Extract:

- Opening Delimiter -

International Flat Earth Research Society

In 1956, Samuel Shenton created the International Flat Earth Research Society, better known as the "Flat Earth Society", as a successor to the Universal Zetetic Society, running it as "organising secretary" from his home in Dover, England. Given Shenton's interest in alternative science and technology, the emphasis on religious arguments was less than in the predecessor society. This was just before the Soviet Union launched the first artificial satellite, Sputnik; he responded: "Would sailing round the Isle of Wight prove that it were spherical? It is just the same for those satellites."

His primary aim was to reach children before they were convinced about a spherical Earth. Despite plenty of publicity, the space race eroded Shenton's support in Britain until 1967, when he started to become famous due to the Apollo program. When satellite images showed Earth as a sphere, Shenton remarked: "It's easy to see how a photograph like that could fool the untrained eye". Later asked about similar photographs taken by astronauts, he attributed curvature to the use of wide-angle lens, adding, "It's a deception of the public and it isn't right".

In 1969, Shenton persuaded Ellis Hillman, a Polytechnic of East London lecturer, to become president of the Flat Earth Society; but there is little evidence of any activity on his part until after Shenton's death, when he added most of Shenton's library to the archives of the Science Fiction Foundation he helped to establish.

Shenton died in 1971. Charles K. Johnson, a correspondent from California, inherited part of Shenton's library from Shenton's wife; he incorporated and became president of the International Flat Earth Research Society of America and Covenant People's Church in California. Over the next three decades, under his leadership, the Flat Earth Society grew to a reported 3,500 members.

Johnson spent years examining the studies of flat- and round-Earth theories and proposed evidence of a conspiracy against flat Earth: "The idea of a spinning globe is only a conspiracy of error that Moses, Columbus, and FDR all fought..." His article was published in the magazine Science Digest in 1980. It goes on to state: "If it is a sphere, the surface of a large body of water must be curved. The Johnsons have checked the surfaces of Lake Tahoe and the Salton Sea without detecting any curvature."

Johnson issued many publications and handled all membership applications. The most famous publication was Flat Earth News, a quarterly, four-page tabloid. Johnson paid for these publications through annual member dues costing US$6 to US$10 over the course of his leadership. Johnson cited the Bible for his beliefs, and he saw scientists as pulling a hoax which would replace religion with science.

- Closing Delimiter -

Stored records:
- Opening Delimiter -

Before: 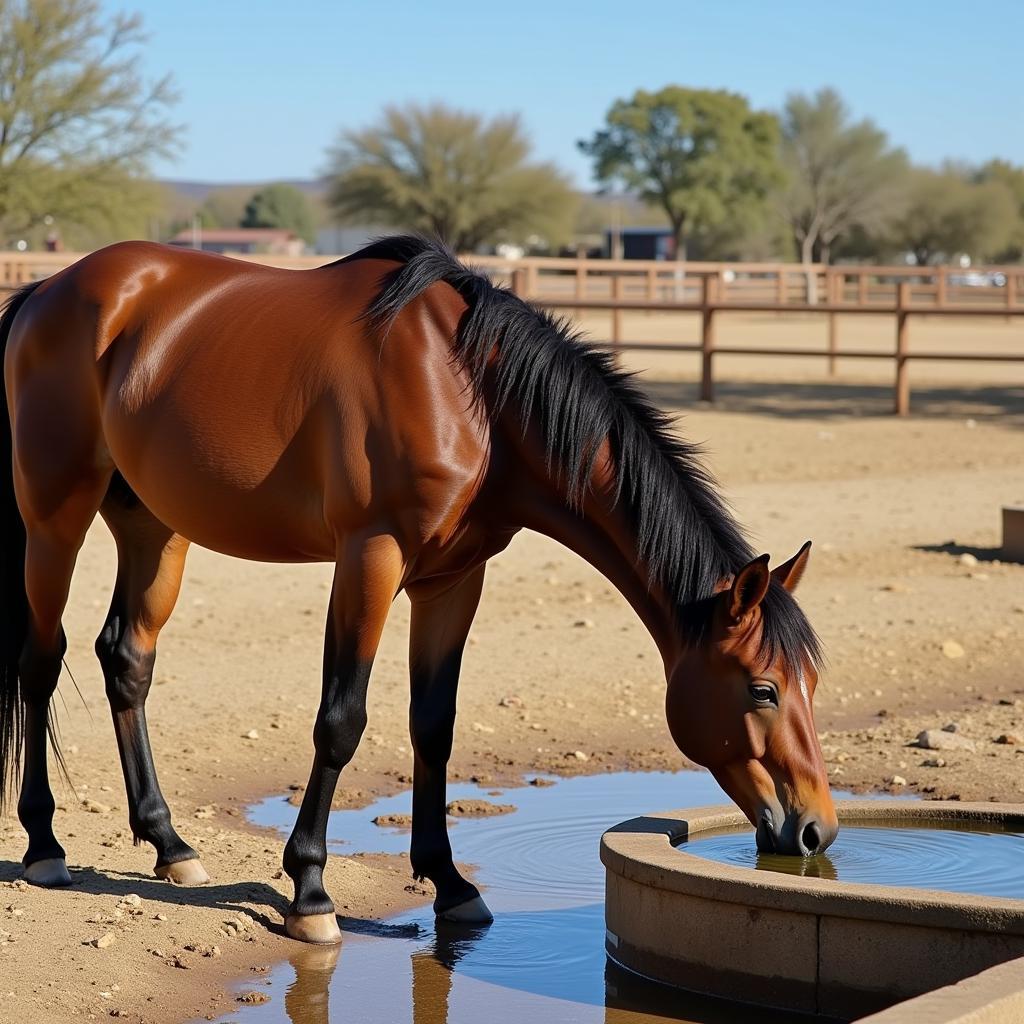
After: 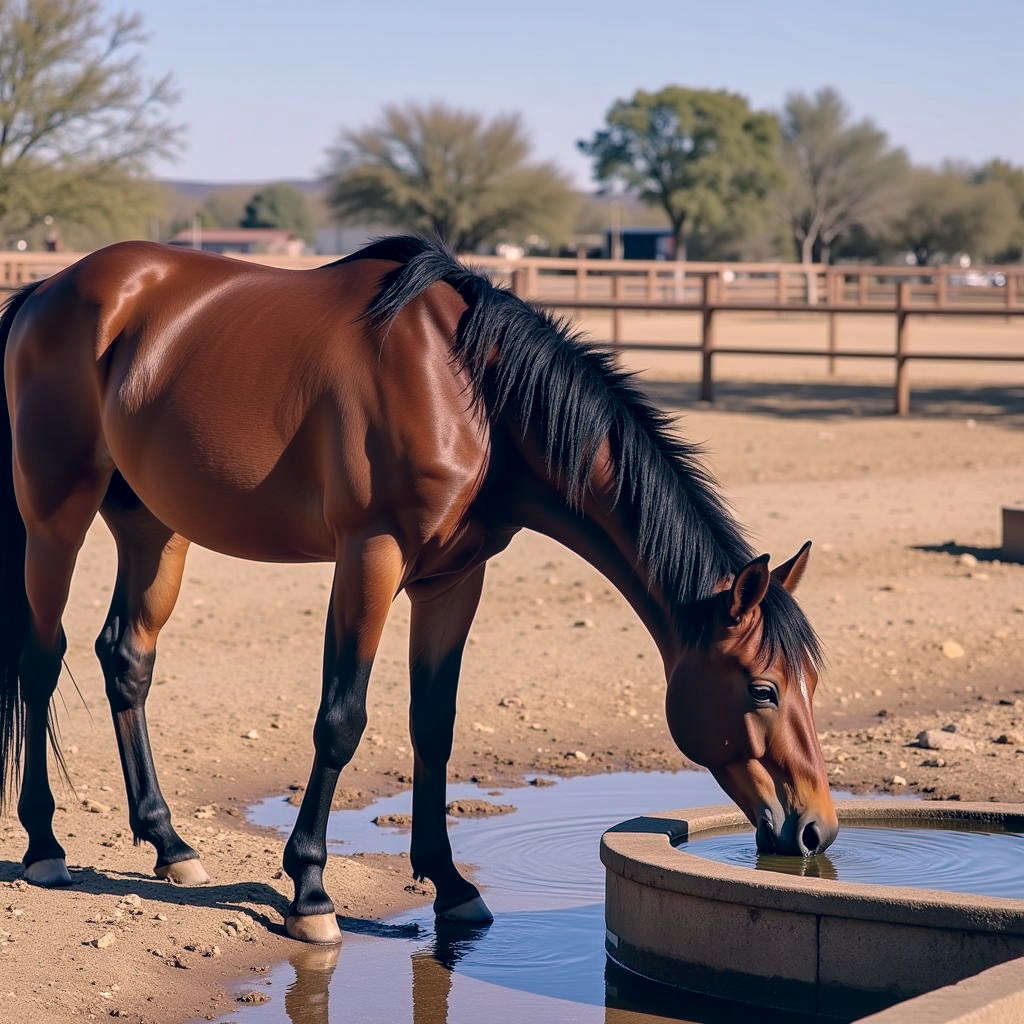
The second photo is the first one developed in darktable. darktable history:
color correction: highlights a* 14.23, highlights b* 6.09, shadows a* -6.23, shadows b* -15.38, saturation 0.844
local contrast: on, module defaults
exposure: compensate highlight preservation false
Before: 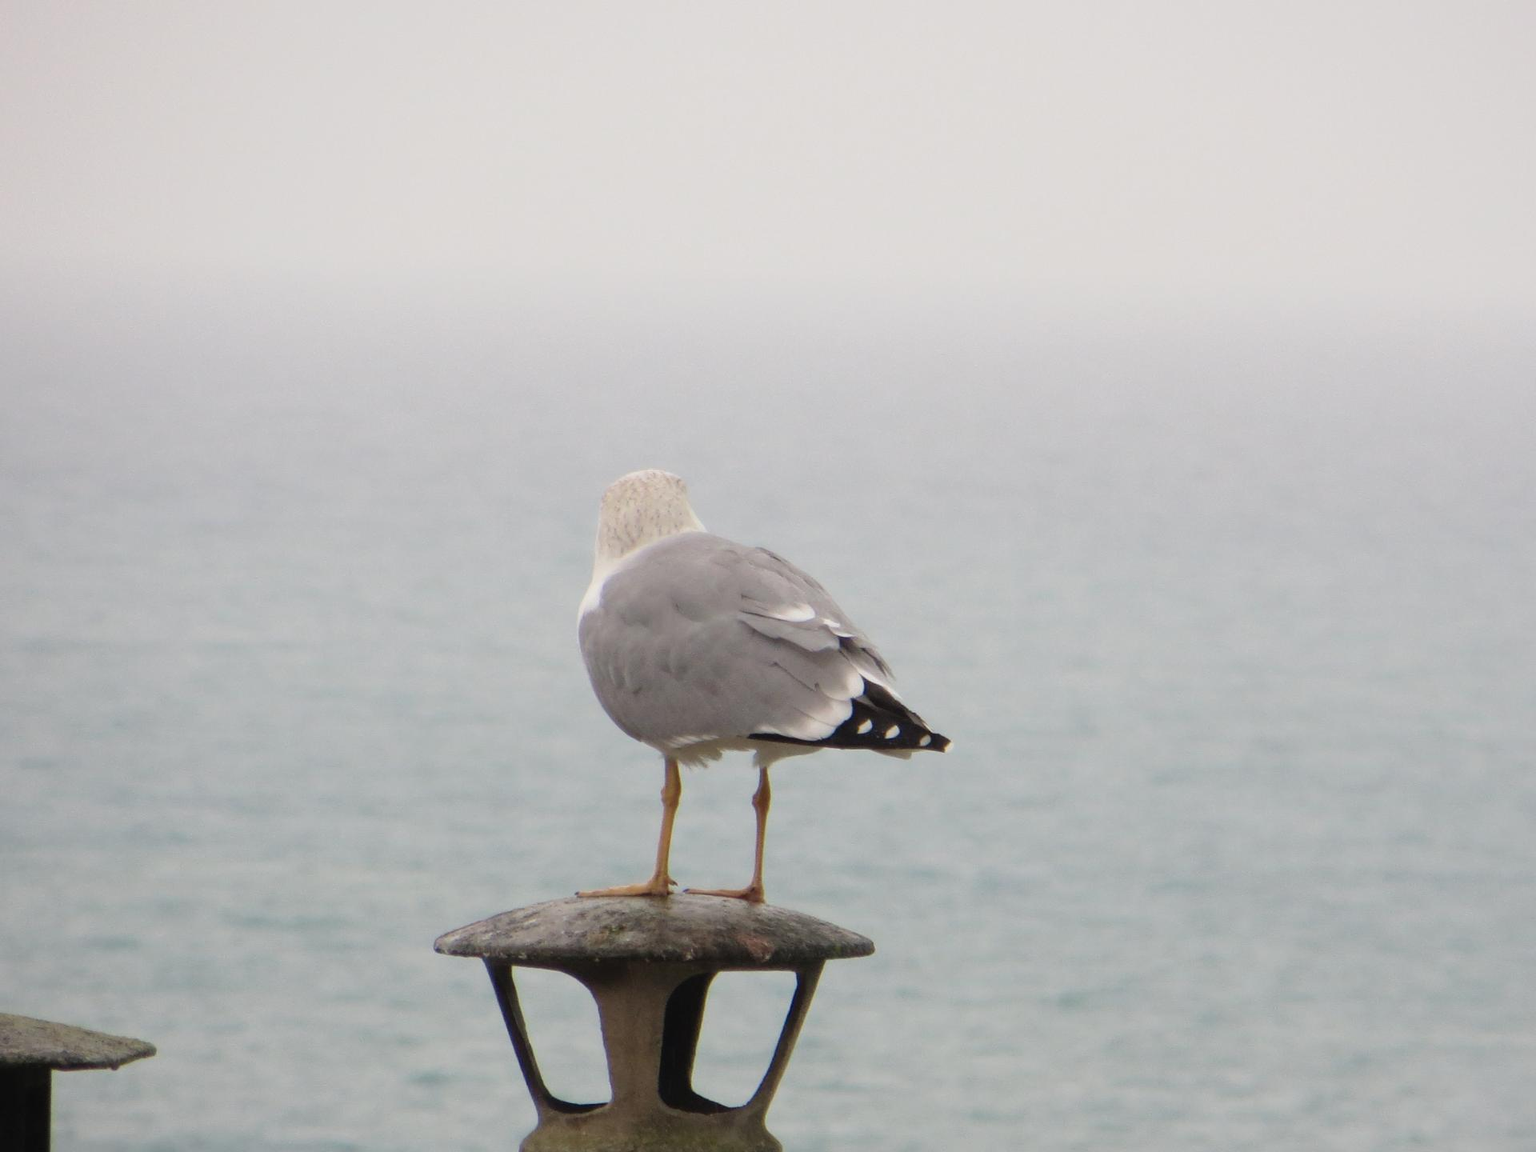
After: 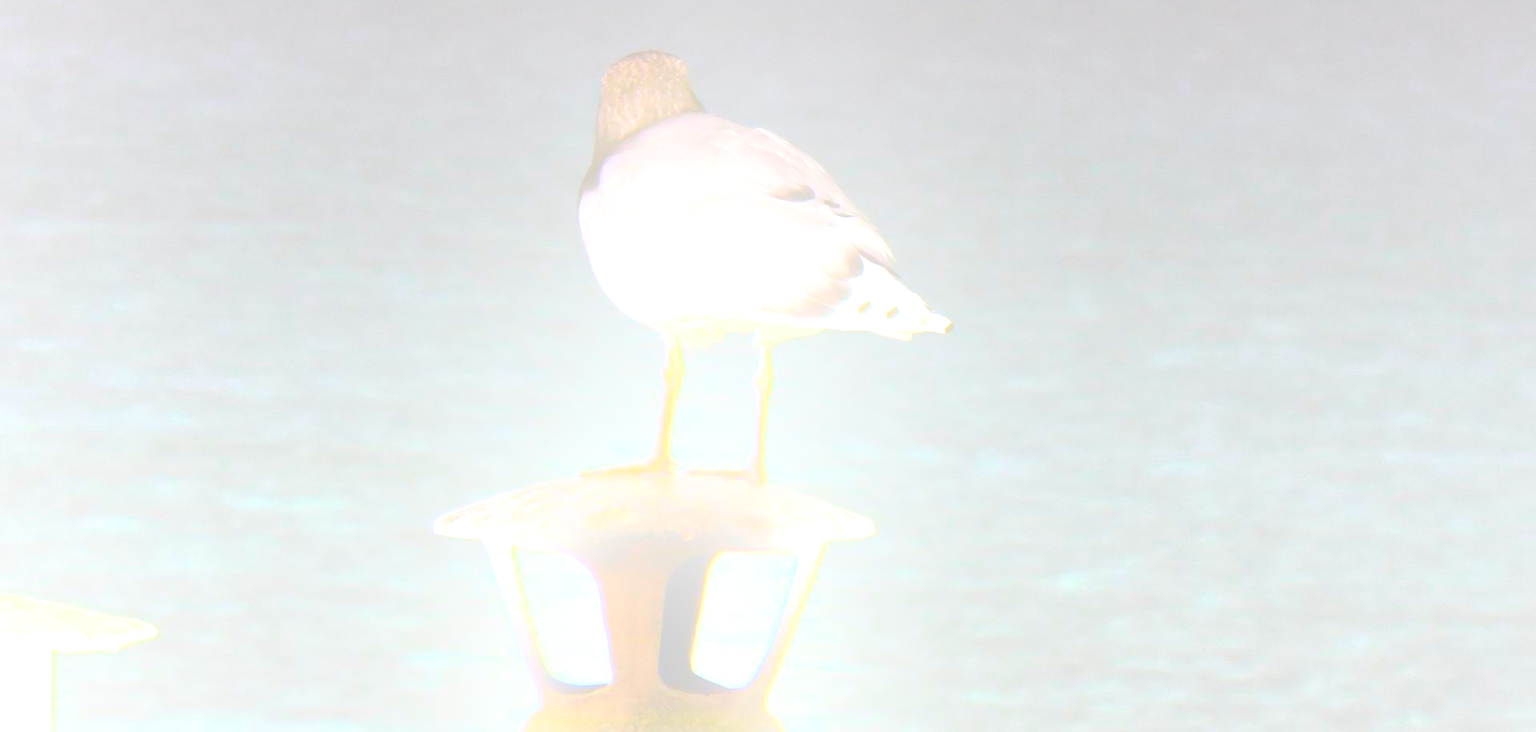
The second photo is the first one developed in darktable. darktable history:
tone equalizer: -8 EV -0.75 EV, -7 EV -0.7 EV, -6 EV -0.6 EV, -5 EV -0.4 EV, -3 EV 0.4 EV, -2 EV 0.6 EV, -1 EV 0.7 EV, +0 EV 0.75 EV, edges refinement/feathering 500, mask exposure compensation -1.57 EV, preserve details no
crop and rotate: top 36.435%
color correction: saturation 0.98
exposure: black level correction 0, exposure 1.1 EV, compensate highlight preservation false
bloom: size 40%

- Closing Delimiter -

Task set:
1/ Reproduce the part of the Flat Earth Society text that begins at the words "Johnson issued many" and stops after "religion with science.".
2/ Does the Flat Earth Society text agree with each of these statements? (a) Shenton ran the society from his home in Dover, England. (b) Ellis Hillman was a lecturer at a college in California. (c) Flat Earth News came out every month. Answer each with yes or no and quote the deciding words of the text.

Results of the tasks:
1/
Johnson issued many publications and handled all membership applications. The most famous publication was Flat Earth News, a quarterly, four-page tabloid. Johnson paid for these publications through annual member dues costing US$6 to US$10 over the course of his leadership. Johnson cited the Bible for his beliefs, and he saw scientists as pulling a hoax which would replace religion with science.

2/
(a) Yes: "from his home in Dover, England"
(b) No: "a Polytechnic of East London lecturer"
(c) No: "a quarterly, four-page tabloid"